Find the fracture permeability once again using Eq. (28):

$$ \begin{gathered} k_{f} = 4.792\left( {\frac{120(0.75)(1.34)}{{500(79.0503)\sqrt {0.02} }}} \right)^{4/3} \hfill \\ \sqrt[3]{{\frac{10.664}{{(0.05)(1 \times 10^{ - 4} )(0.75)(0.0013)}}}} = 37.29{\text{ md}} \hfill \\ \end{gathered} $$

Conventional analysis

Figure 12 presents the Cartesian plot of ΔP versus t0.25 whose straight line has the following slope.

Fig. 12
figure 12

Pressure versus the fourth root of the time Cartesian plot for synthetic example 3

mBL = 178.962 psi h.

Contrary to the TDS technique’s procedure, in this case, Cf FD2 is assumed to be known. Thus, we can use Eq. (37) to find fracture permeability:

$$ \begin{gathered} k_{f} = 34.434\left( {\frac{120(0.75)(1.34)}{{500(178.962)}}} \right)^{4/3} \hfill \\ \sqrt[3]{{\frac{1}{{(0.05)(1 \times 10^{ - 4} )(0.75)(0.02^{2} )(0.0013)}}}} = 41.57{\text{ md}} \hfill \\ \end{gathered} $$

Comments on the results

Figure 13 shows real-field data digitized from Chu et al. (2020) observed in Well 4H from testing Well 3H. The same information was reported in a dimensionless form by Han et al. (2019).

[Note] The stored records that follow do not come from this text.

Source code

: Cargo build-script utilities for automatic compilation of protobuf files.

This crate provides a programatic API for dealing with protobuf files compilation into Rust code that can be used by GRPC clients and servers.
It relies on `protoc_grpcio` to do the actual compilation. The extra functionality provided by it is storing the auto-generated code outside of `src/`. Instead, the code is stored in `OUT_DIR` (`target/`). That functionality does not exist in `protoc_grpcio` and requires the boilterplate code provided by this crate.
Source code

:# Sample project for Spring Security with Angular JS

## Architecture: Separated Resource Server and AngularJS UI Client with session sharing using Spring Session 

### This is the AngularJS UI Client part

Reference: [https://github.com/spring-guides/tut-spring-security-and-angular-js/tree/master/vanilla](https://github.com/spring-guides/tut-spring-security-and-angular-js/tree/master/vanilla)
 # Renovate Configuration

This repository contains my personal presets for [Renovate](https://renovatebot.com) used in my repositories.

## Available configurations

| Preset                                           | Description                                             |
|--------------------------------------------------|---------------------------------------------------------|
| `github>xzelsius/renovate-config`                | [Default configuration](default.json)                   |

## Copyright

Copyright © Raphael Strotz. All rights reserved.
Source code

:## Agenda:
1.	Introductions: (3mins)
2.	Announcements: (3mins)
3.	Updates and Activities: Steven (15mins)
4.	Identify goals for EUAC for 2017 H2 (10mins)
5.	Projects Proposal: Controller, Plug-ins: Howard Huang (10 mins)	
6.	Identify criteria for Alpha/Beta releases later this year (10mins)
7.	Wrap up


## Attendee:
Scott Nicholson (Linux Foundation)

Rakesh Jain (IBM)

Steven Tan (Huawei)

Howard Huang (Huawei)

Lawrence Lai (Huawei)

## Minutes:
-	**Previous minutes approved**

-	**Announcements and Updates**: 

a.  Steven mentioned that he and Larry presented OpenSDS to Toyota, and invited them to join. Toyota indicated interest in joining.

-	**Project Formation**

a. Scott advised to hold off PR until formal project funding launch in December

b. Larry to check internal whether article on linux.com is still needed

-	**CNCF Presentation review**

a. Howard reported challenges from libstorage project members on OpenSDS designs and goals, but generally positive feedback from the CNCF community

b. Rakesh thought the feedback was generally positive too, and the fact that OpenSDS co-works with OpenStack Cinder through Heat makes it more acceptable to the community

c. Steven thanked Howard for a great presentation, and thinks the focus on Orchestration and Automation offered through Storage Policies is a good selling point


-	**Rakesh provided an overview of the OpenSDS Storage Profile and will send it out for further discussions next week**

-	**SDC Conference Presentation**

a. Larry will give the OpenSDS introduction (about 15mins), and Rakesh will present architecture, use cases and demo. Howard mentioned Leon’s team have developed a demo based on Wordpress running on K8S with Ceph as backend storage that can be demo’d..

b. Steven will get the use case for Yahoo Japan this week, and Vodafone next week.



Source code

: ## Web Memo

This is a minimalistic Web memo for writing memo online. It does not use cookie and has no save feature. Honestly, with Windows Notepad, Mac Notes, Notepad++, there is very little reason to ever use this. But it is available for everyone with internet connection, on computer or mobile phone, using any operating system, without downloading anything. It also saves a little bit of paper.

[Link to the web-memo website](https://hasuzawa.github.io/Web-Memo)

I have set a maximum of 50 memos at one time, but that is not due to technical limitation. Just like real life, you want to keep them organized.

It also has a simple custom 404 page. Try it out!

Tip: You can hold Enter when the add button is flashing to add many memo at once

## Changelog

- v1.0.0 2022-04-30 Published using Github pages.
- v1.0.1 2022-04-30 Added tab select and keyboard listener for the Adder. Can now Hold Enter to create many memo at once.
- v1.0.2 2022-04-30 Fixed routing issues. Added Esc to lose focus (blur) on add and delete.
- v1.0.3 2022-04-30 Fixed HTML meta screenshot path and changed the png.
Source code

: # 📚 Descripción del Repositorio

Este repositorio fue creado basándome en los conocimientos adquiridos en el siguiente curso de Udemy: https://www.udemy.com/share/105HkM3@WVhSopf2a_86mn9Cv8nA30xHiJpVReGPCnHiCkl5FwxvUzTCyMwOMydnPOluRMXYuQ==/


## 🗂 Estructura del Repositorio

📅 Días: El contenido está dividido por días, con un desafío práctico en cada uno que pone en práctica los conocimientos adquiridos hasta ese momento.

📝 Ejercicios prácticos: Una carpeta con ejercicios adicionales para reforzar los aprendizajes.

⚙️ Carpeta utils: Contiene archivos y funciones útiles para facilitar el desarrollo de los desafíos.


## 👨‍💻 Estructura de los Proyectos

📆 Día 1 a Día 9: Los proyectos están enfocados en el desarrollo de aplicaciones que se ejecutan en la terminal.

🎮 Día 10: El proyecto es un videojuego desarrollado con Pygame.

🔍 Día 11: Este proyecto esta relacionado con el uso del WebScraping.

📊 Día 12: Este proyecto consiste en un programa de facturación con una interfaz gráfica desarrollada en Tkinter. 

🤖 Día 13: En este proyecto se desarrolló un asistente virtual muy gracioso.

Note that the linear flow regime is observed, so such information pertains to the simple model. However, there was no access to the reservoir and fluid properties; therefore, no interpretation could be performed. The equations developed in this work were tested using simulated examples and both the TDS technique and conventional analysis provided successful results. Also, the superiority of the TDS technique over conventional analysis was demonstrated. First, conventional analysis only provides one source of calculation, while the TDS technique provides two, so the product Cf FD2 can be found from the interception point between the pressure and the pressure derivative.

Fig. 13
figure 13

Actual field data reported by Han et al, (2019)

Conclusions

  1. 1.

    An interpretation technique for interference data on two wells connected by a fracture in shaly formations is presented for the first time using both the TDS technique and conventional analysis. New equations have been developed for both the techniques for estimating the fracture permeability, and they were successfully tested using simulated examples.

  2. 2.

    Conventional analysis only provides fracture permeability, while the TDS technique provides both fracture permeability and the product Cf FD2. This is of importance because if the diffusivity ratio is known, then the permeability ratio can be estimated and vice versa. This is an advantage the TDS technique has over conventional analysis. However, the methods are meant to be used in combination instead of using them separately.